__Aim of the exercise__. Reproduce the listing exactly, so that no line differs from the original.
- Opening Delimiter -
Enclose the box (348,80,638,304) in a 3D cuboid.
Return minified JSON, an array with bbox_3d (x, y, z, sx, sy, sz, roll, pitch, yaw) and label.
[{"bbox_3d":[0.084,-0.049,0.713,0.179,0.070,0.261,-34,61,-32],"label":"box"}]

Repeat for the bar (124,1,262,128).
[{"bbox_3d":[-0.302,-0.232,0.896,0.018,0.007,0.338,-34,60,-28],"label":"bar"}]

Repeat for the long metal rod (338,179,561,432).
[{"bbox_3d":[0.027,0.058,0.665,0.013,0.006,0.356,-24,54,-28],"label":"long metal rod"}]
- Closing Delimiter -
__Reply to the exercise__.
Enclose the box (348,80,638,304) in a 3D cuboid.
Return minified JSON, an array with bbox_3d (x, y, z, sx, sy, sz, roll, pitch, yaw) and label.
[{"bbox_3d":[0.084,-0.049,0.713,0.179,0.070,0.261,-34,61,-32],"label":"box"}]

Repeat for the bar (124,1,262,128).
[{"bbox_3d":[-0.302,-0.232,0.896,0.018,0.007,0.338,-34,60,-28],"label":"bar"}]

Repeat for the long metal rod (338,179,561,432).
[{"bbox_3d":[0.027,0.058,0.665,0.013,0.006,0.356,-24,54,-28],"label":"long metal rod"}]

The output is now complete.